Das führt dann dazu, daß Informationen, die auf dem Rechtshilfeweg von einem Land in das andere befördert werden sollen, in einigen Fällen entbehrlich werden, weil entweder das eine oder das andere Land in der Zwischenzeit untergegangen ist.

Aber es gibt eben auch Abkürzungen, die für eilige Fälle installiert wurden. Die Bundesbehörden stellen dafür sogenannte Verbindungsbeamte ab, der auf der anderen Seite ebensolche gegenüber stehen. Hat also die deutsche Behörde eine Frage, tritt der deutsche Verbindungsbeamte an seinen türkischen Kollegen heran, der ihm diese Frage kurzer Hand beantwortet.

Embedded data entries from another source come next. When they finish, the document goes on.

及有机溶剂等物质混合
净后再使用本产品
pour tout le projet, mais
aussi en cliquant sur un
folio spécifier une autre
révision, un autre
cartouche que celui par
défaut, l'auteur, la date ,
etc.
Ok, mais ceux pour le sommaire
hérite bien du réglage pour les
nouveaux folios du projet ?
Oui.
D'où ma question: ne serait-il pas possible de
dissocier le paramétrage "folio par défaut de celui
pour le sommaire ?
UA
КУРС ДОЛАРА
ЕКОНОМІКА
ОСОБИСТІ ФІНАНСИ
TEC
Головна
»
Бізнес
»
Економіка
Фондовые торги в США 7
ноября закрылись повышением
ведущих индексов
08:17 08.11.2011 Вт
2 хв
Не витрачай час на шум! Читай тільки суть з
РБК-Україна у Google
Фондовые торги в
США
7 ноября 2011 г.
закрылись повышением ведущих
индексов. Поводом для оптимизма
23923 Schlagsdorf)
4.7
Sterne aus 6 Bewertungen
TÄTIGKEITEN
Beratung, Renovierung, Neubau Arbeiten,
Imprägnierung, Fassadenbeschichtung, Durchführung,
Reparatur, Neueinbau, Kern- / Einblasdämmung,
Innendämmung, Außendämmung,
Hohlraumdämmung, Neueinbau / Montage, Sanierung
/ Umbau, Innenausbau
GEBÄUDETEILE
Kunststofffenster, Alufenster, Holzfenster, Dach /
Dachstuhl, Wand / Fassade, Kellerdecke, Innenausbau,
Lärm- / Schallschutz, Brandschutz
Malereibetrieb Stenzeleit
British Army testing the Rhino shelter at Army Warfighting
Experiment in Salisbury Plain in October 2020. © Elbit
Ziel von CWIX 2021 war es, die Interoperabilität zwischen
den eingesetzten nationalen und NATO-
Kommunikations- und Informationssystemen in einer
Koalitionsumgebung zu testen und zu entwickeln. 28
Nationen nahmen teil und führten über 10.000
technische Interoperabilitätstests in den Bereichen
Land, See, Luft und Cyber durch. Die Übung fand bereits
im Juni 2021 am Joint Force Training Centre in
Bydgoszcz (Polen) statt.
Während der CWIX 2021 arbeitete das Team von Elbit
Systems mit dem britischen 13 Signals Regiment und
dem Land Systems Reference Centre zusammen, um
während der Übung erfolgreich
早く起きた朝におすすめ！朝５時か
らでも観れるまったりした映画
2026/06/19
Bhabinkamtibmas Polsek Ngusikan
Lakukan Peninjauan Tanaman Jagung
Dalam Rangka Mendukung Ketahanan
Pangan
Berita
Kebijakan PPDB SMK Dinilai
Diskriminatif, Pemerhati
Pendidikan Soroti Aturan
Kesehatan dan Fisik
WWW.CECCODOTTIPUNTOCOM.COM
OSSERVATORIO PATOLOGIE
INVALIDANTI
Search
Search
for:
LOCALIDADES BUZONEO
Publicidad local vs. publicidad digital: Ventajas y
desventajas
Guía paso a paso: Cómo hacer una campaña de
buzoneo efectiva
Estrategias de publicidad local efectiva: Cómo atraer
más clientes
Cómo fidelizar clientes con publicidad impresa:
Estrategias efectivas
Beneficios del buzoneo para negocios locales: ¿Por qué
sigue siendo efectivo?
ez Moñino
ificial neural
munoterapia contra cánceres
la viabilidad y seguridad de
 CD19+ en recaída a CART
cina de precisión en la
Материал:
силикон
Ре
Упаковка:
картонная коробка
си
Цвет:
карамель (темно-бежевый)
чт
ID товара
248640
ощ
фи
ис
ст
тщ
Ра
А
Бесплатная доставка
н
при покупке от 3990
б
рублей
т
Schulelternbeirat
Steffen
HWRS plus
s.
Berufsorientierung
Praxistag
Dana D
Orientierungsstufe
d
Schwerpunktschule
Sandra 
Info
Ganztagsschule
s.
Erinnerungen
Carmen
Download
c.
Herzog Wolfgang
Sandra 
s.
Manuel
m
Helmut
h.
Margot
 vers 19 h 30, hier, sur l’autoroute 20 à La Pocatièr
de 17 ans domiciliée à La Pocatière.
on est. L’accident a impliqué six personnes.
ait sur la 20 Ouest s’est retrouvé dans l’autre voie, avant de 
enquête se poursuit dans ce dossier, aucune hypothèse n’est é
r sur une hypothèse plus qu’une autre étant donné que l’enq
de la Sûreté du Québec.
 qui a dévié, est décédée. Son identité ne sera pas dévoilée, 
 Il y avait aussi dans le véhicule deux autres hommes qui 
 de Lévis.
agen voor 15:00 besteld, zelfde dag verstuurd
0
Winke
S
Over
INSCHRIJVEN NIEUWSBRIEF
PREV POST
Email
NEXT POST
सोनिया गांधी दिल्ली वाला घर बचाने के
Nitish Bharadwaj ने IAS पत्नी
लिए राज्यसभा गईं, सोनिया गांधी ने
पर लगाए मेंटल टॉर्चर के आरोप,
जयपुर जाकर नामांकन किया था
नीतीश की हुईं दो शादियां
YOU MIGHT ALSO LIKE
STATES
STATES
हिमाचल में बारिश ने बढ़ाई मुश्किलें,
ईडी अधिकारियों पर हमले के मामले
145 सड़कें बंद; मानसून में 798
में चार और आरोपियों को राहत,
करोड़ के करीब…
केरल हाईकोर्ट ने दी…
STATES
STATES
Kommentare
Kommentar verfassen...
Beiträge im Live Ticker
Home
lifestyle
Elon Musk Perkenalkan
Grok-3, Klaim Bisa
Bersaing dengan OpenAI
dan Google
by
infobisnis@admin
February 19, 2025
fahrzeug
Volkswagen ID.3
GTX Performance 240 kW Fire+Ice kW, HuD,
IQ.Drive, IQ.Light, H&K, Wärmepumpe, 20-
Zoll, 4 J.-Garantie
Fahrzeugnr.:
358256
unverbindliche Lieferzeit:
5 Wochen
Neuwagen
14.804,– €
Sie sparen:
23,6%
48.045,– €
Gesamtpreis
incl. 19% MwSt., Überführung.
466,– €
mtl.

In dem oben beschriebenen Fall war es ein achtseitiges Fax, das die begehrten Reisedaten enthielt. Allerdings in türkischer Sprache. Das Fax wurde dann mal eben von einem deutschen Beamten mit türkischem Migrationshintergrund übersetzt, gelocht und in die deutsche Ermittlungsakte geheftet, um fortan als Beweismittel zu dienen.

Wenn man sich dann, nach vielen Hauptverhandlungstagen irgendwann einmal das türkische Fax anschaut, findet man bei genauem Aktenstudium ganz unten, unterhalb der Unterschriften und abschließenden Stempel diesen freundlichen Hinweis:

Was soviel heißt wie etwa: Nur für den polizei-internen Dienstgebrauch.

Die Konsequenz ist recht einfach:

Bedingungen, die der ersuchte Staat an die Rechtshilfe geknüpft hat, sind zu beachten.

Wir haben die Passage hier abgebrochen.